- Records

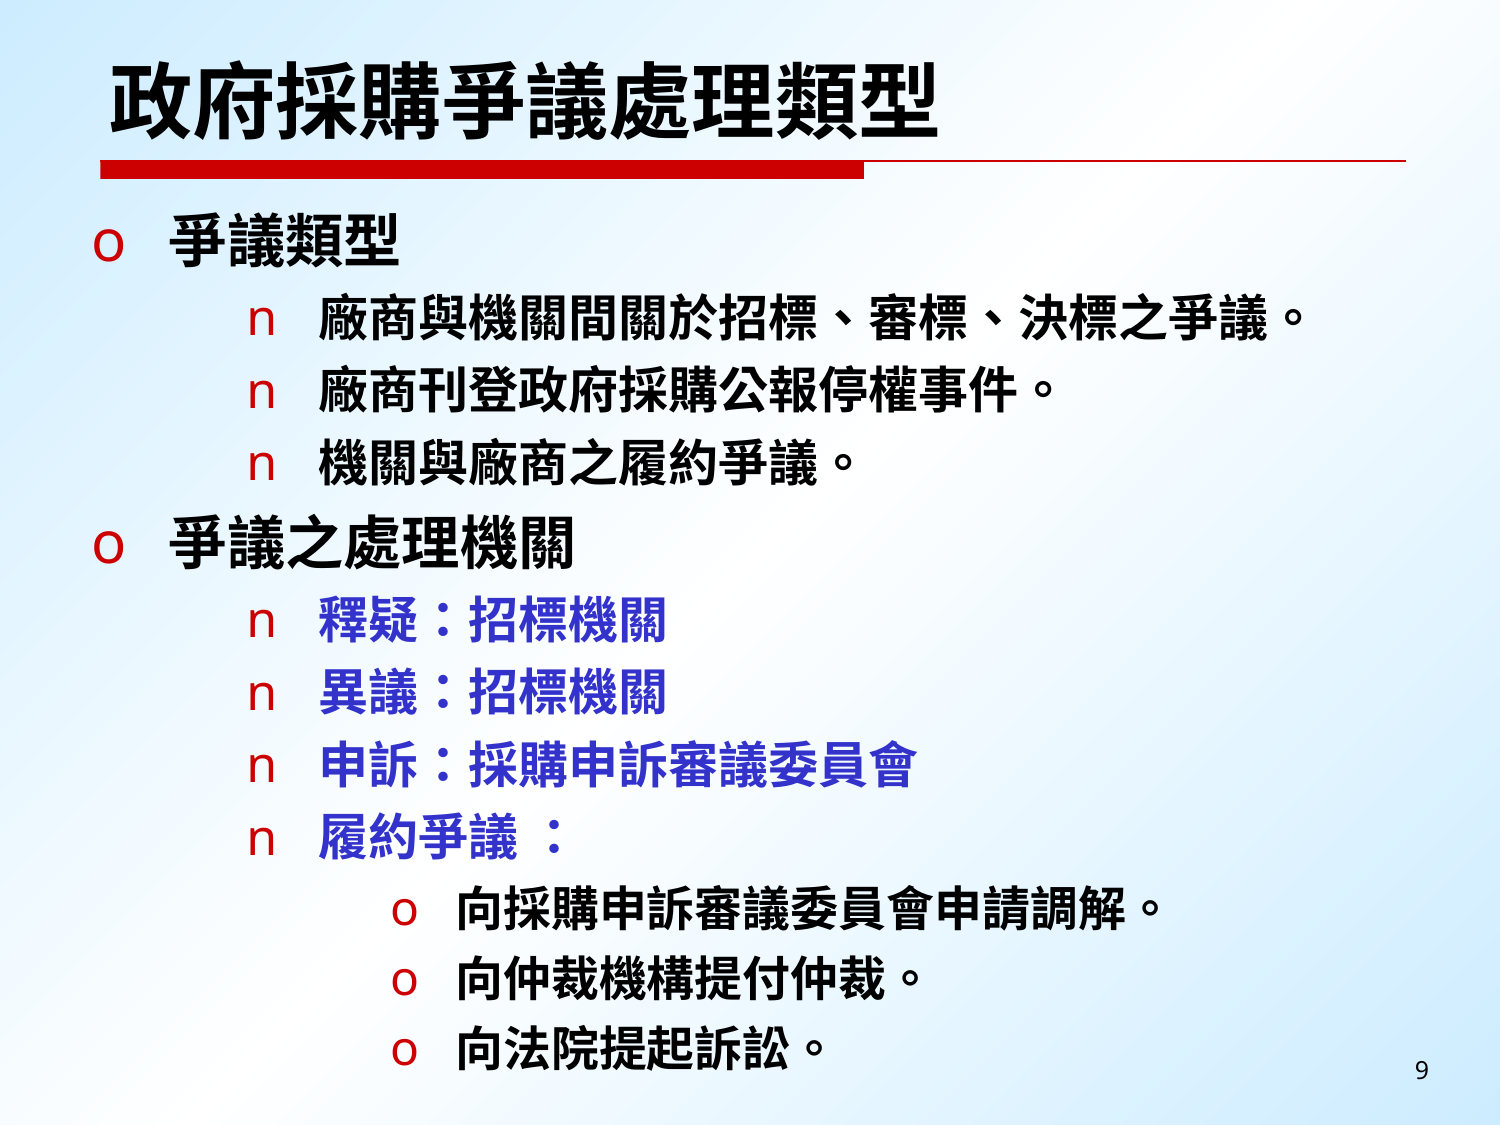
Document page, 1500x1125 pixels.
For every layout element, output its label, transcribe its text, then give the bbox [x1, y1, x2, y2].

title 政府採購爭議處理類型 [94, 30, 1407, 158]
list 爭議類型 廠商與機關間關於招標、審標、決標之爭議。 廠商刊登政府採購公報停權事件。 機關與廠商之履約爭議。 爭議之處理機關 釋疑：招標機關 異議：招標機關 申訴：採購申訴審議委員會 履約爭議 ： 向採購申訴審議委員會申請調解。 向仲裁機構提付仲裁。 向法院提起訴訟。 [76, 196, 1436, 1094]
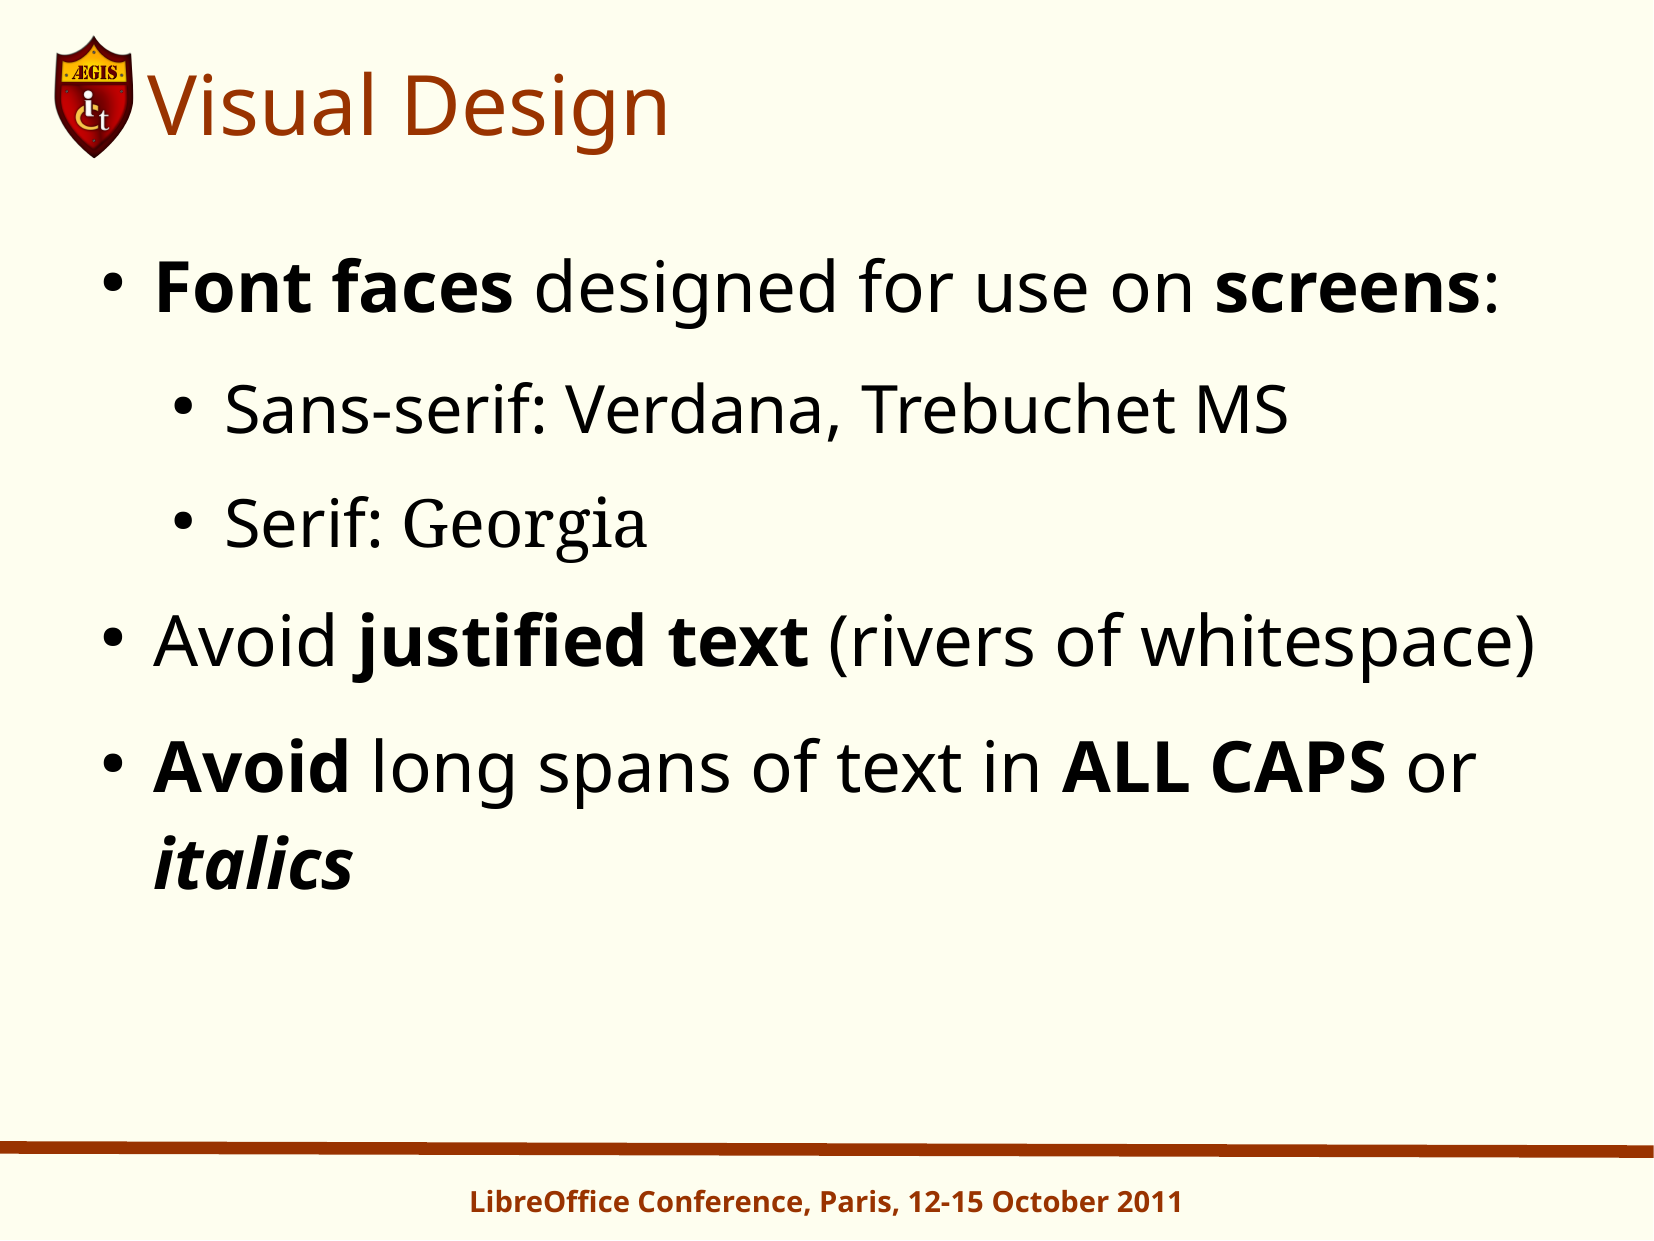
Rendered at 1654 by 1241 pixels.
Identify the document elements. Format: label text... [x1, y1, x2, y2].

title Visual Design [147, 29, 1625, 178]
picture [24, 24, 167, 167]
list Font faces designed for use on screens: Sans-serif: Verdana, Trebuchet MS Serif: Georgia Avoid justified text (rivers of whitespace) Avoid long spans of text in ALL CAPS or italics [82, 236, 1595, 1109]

- Problem requirements
Copy out both entries above word for word, leaving out the pictures.

- Response below
Document page, 1500x1125 pixels.
For every layout element, output its label, transcribe its text, then give the bbox [x1, y1, x2, y2].

title 政府採購爭議處理類型 [94, 30, 1407, 158]
list 爭議類型 廠商與機關間關於招標、審標、決標之爭議。 廠商刊登政府採購公報停權事件。 機關與廠商之履約爭議。 爭議之處理機關 釋疑：招標機關 異議：招標機關 申訴：採購申訴審議委員會 履約爭議 ： 向採購申訴審議委員會申請調解。 向仲裁機構提付仲裁。 向法院提起訴訟。 [76, 196, 1436, 1094]
Rendered at 1654 by 1241 pixels.
Identify the document elements. Format: label text... [x1, y1, x2, y2].

title Visual Design [147, 29, 1625, 178]
picture [24, 24, 167, 167]
list Font faces designed for use on screens: Sans-serif: Verdana, Trebuchet MS Serif: Georgia Avoid justified text (rivers of whitespace) Avoid long spans of text in ALL CAPS or italics [82, 236, 1595, 1109]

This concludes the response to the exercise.